I’d like to close with some of Sister Marietta’s own words, words that further reveal her heart to us. Addressing the people of Jamestown as she was leaving that ministry, she said, “I came here 7 years ago not knowing much about parish ministry but knowing a lot about ‘people’ ministry and the importance of relationships. I had had absolutely no experience as a parish minister but again, I had had a lot of experience as a ‘people’ minister. And I found that people are the same everywhere: in families, in a religious community, in retreat settings, and in a small parish in southern Ky. TOGETHER we have done some very good things….Together—you, God, and I…”

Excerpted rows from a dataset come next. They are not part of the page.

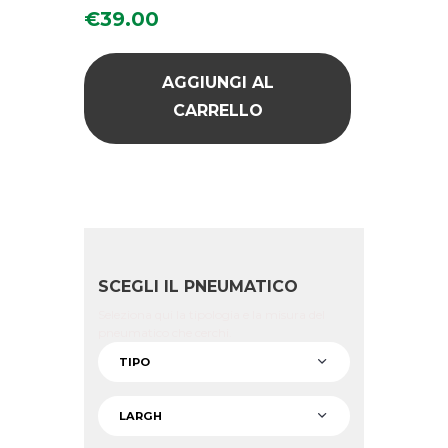
€
39.00
AGGIUNGI AL
CARRELLO
SCEGLI IL PNEUMATICO
Seleziona qui la tipologia e la misura del
pneumatico che cerchi.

In her just published Reflective Moments for Easter, Sister Marietta posthumously challenged us: “We know Jesus is risen when we see Christians loving each other. In St. John’s gospel he tells us, ‘This is how they will know you are my disciples if you love one another.’ Do people know you are a follower of Jesus?”
We who knew her can definitively say that YES, we know Sister Marietta was a faithful follower of Jesus. We know that because of her compassionate and generous love for the people in her life, and because she longed and yearned for God until the very end. Like Psalm 84’s sparrow, we hope in faith that she has now found a permanent nesting place in the heart of her beloved Jesus in heaven. Thank you, Marietta, for the gift you have been to so many of us!